Terrestrial alkali basalt (Changbaishan) were selected for the starting material, and the powder samples were enclosed in inner graphite and outer Pt capsules with ~ 1.0–6.2 wt% H2O. The capsules were compressed at 1.0 GPa and heated at ~1050–1300 °C for 24 h duration using piston-cylinder apparatus and then were immediately after quenched by cutting power. The recovered samples were measured by SEM and FT-IR analyses for observation of the textures and determination of the chemical compositions and water contents retained in each experiment.

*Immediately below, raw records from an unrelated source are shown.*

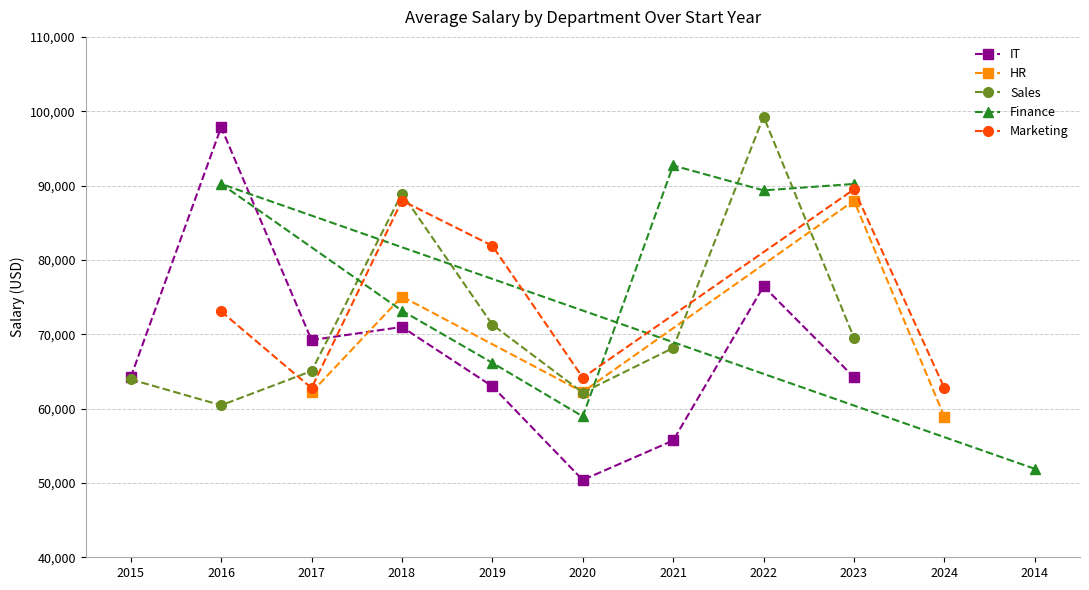

Is it true that IT equals 113653 at 2023?

False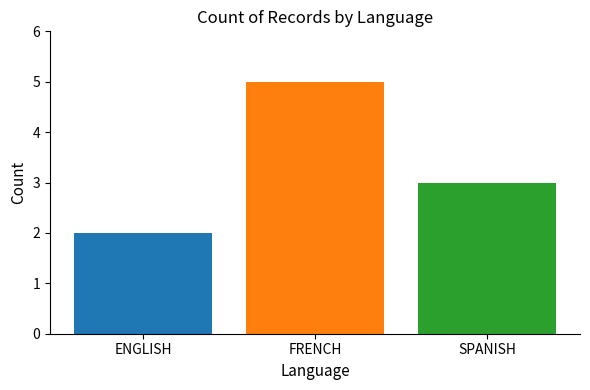

Rank the categories by value from highest to lowest.

FRENCH, SPANISH, ENGLISH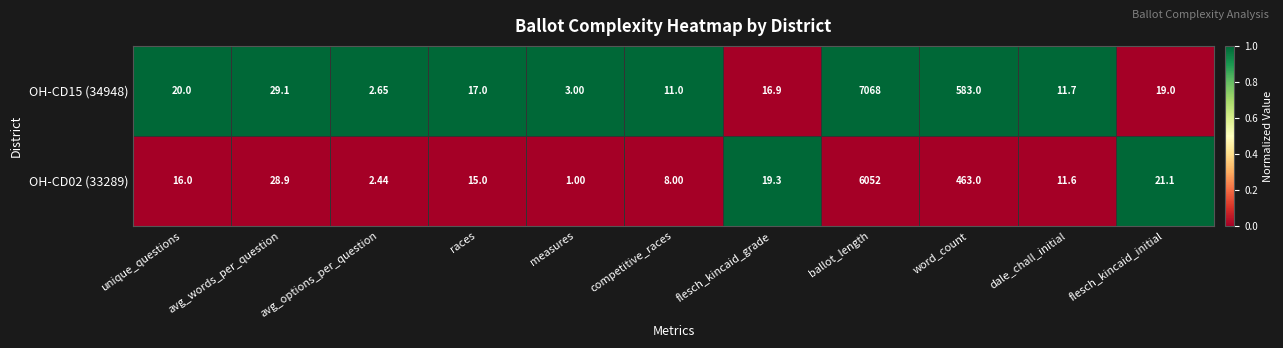

Which category has the highest value in the OH-CD15 (34948) series?

ballot_length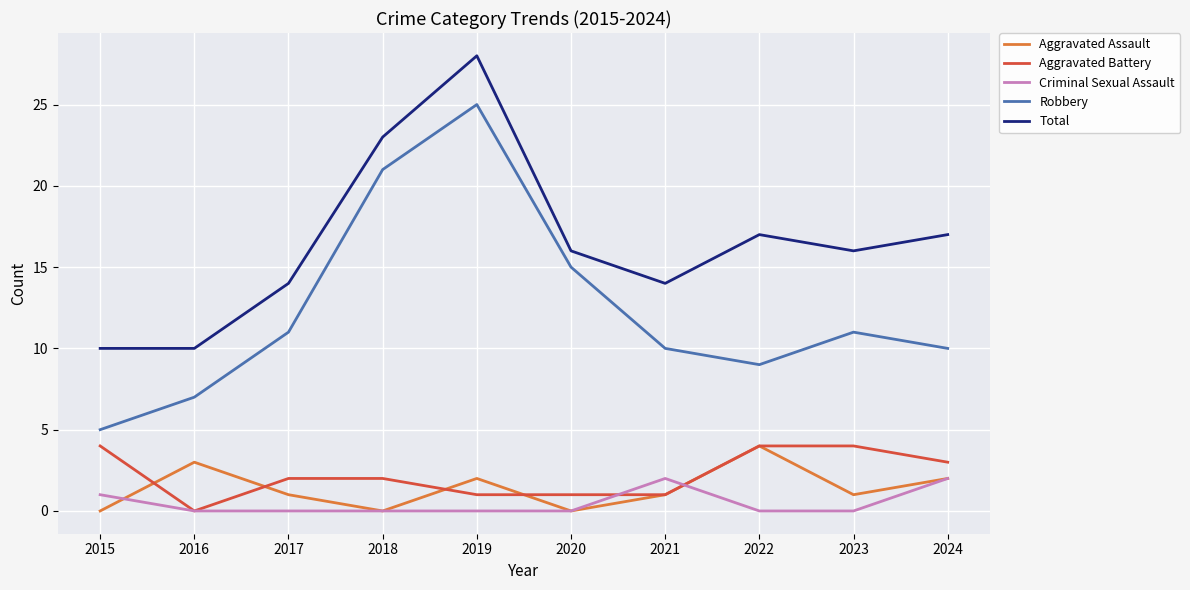

What is the total value across all series at 2020?

32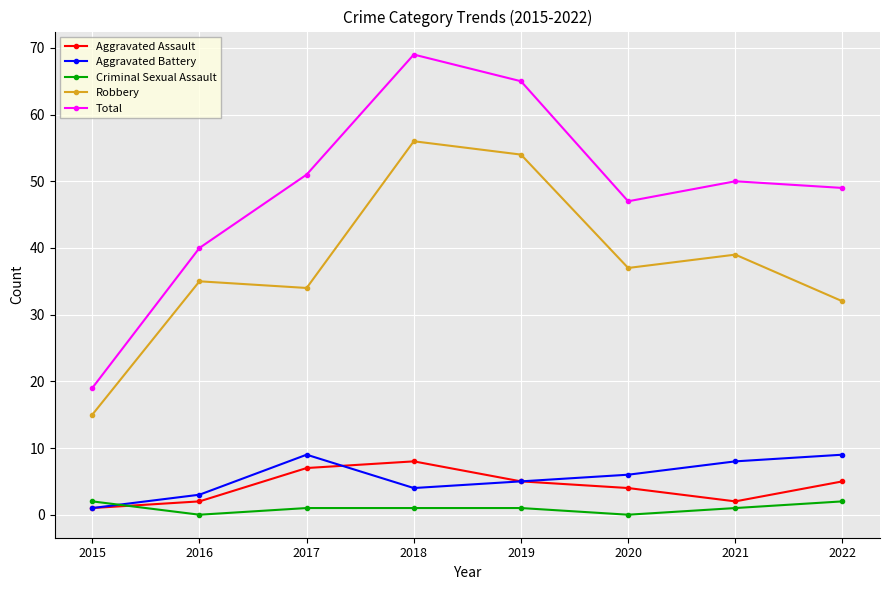

True or false: Total and Aggravated Assault intersect in this chart.

False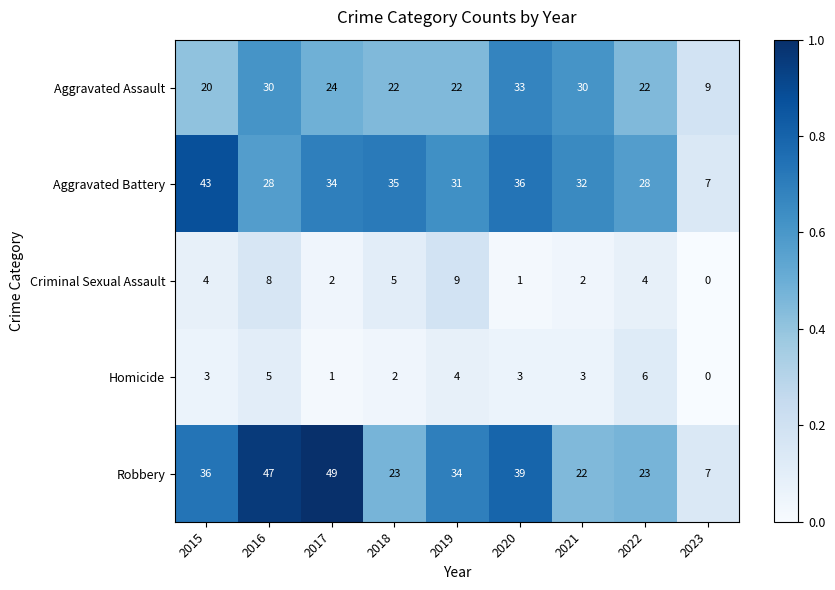

What is the average value of the Aggravated Assault series?

24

As a result of the SEM analysis, mineral assemblages of the recovered samples were olivine, clinopyroxene, plagioclase, ilmenite, amphibole, apatite, and glass. The minerals occur as an euhedral crystal and have no zoning structure of the chemical compositions within the grains. Furthermore, KDCpx–liq [Mg–Fe] values of clinopyroxene against glass quenched from the liquid (=[FeOCpxMgOliq]/[FeOliqMgOCpx]) become 0.24–0.32. These facts demonstrates that almost all of the mineral crystals produced by the present high-pressure and -temperature experiments grew under equilibrium state. In addition, glasses quenched from the liquid show a homogeneous chemical composition in each recovered sample, implying no occurrence of melt immiscibility. Water contents of the glasses and modal abundance of the amphibole crystals obtained from FTIR and SEM analyses revealed that most of water remains in the capsules even after high-pressure and -temperature experiments. Amphibole is absent in the recovered samples below ~3.2 wt% H2O. Since no hydrous mineral such as amphibole has been discovered in the Apollo/Luna samples and lunar meteorites as well as by remote sensing observation, amphibole is unlikely to form as a major mineral differentiated from the LMO. Therefore, the maximum water content of the KREEP layer can be constrained to ~3.2 wt% because of absence of amphibole in the recovered samples below this value, from the viewpoint of the present experimental conditions and starting materials. Focusing on the Procellarum KREEP terrane volcanism (PKT), existence of 3.2 wt% water leads to 120 °C decrease in liquidus of the KREEP layer, suggesting that water might be one of the significant trigger for PKT volcanism.